==== Exercise passage

When their stories had been checked out by the military intelligence officers, they were well looked after and after a rest they were sent to RAF Bridgenorth. It was from here, after more checks, the airmen were sent to RAF Innsworth, Glos, then to RAF Cosford. It was there that František started a conversion course to Oxford aircraft. He also went to RAF Wilmslow near Manchester before being posted for operations with the newly formed 311 Sqn flying Wellingtons at RAF Honnington. After a short time, the whole squadron moved to East Wretham a few miles away from Norfolk. It was from there he did 1.5 tours of operations with RAF Bomber Command.
On the night of 20/21st October 1941, ten 311 Sqn Wellingtons took off for a night raid on Bremen, František was co-pilot of Wellington R1046, KX-E, taking off at 18:55. Nothing was heard after take-off until an SOS was received at 22:01 hours. They had dropped their bombs on Bremen but were attacked by a Luftwaffe night-fighter on their return flight. The attack on their Wellington caused damage to one of their engines and the aircraft came down on a sandbank 4½ miles south of Schiermonnikoog in the Frisian Islands. The crew (pilot Sgt Václav Proházka, second pilot Sgt František Petr, navigator P/O Erazim Veselý, and Sgts Josef Sůsa, Bedřich Valner and Jozef Zvolenský) were later picked up and became Prisoners of War.
After internment in several Prisoner of War camps, he was finally liberated in 1945 and repatriated to England. He returned to Czechoslovakia in August 1945, put following the Communist Putsch in February 1948, and the subsequent purge, by the StB – Státní bezpečnost – the State Security Police, on the former RAF airmen, he was forced to escape to the American Zone of Germany and then onto England for his 2nd exile. He rejoined the RAF
He rejoined the RAF and died, aged 83, on 25 February 2002, in Worcestershire, UK.

========

■ **Activity A**:
Answer these questions from the passage on František Petr:
(i) Which aircraft did 311 Sqn fly at RAF Honnington?
(ii) Where did Wellington R1046 come down?
(iii) Where did František die?
■ **Activity B**:
Return the portion of the passage on František Petr from "When their stories" to "RAF Bomber Command.", copied word for word.
The rows are not needed.

==== Entries shown

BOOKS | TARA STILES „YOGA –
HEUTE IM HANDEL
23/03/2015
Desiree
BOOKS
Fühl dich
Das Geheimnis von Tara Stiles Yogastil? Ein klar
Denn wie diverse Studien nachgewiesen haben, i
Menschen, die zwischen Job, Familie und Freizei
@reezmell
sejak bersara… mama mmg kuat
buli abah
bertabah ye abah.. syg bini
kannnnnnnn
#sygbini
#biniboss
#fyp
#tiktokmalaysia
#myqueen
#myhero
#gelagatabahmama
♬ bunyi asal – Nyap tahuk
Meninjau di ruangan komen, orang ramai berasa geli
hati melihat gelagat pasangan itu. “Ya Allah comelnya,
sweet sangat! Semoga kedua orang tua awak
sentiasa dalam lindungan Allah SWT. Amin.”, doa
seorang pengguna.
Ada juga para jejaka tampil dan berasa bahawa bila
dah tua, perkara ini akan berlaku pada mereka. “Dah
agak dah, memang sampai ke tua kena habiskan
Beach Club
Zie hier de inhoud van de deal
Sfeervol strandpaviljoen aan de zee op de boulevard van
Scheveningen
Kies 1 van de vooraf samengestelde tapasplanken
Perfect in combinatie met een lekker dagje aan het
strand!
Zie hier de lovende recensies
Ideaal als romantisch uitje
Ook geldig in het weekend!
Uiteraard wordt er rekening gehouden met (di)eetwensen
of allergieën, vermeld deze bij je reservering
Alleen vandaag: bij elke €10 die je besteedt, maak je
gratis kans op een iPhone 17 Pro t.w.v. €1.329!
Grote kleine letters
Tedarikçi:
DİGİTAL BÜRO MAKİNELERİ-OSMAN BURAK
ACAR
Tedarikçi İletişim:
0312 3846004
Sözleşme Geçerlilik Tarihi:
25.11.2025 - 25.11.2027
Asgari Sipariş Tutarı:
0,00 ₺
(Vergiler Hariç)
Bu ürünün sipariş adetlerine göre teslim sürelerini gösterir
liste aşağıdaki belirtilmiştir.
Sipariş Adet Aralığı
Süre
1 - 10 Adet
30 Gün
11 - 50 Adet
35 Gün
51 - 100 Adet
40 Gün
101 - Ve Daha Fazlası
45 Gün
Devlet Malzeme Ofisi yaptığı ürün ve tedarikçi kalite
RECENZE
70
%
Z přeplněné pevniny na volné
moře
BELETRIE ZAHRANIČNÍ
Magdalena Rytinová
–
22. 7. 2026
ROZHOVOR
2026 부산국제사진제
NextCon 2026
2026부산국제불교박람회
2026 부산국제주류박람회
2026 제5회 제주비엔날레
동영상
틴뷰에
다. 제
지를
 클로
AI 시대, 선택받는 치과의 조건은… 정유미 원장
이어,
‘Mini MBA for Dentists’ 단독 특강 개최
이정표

========

■ **Exercise answer A**:
(i) Wellingtons
(ii) On a sandbank 4½ miles south of Schiermonnikoog in the Frisian Islands
(iii) In Worcestershire, UK

■ **Exercise answer B**:
When their stories had been checked out by the military intelligence officers, they were well looked after and after a rest they were sent to RAF Bridgenorth. It was from here, after more checks, the airmen were sent to RAF Innsworth, Glos, then to RAF Cosford. It was there that František started a conversion course to Oxford aircraft. He also went to RAF Wilmslow near Manchester before being posted for operations with the newly formed 311 Sqn flying Wellingtons at RAF Honnington. After a short time, the whole squadron moved to East Wretham a few miles away from Norfolk. It was from there he did 1.5 tours of operations with RAF Bomber Command.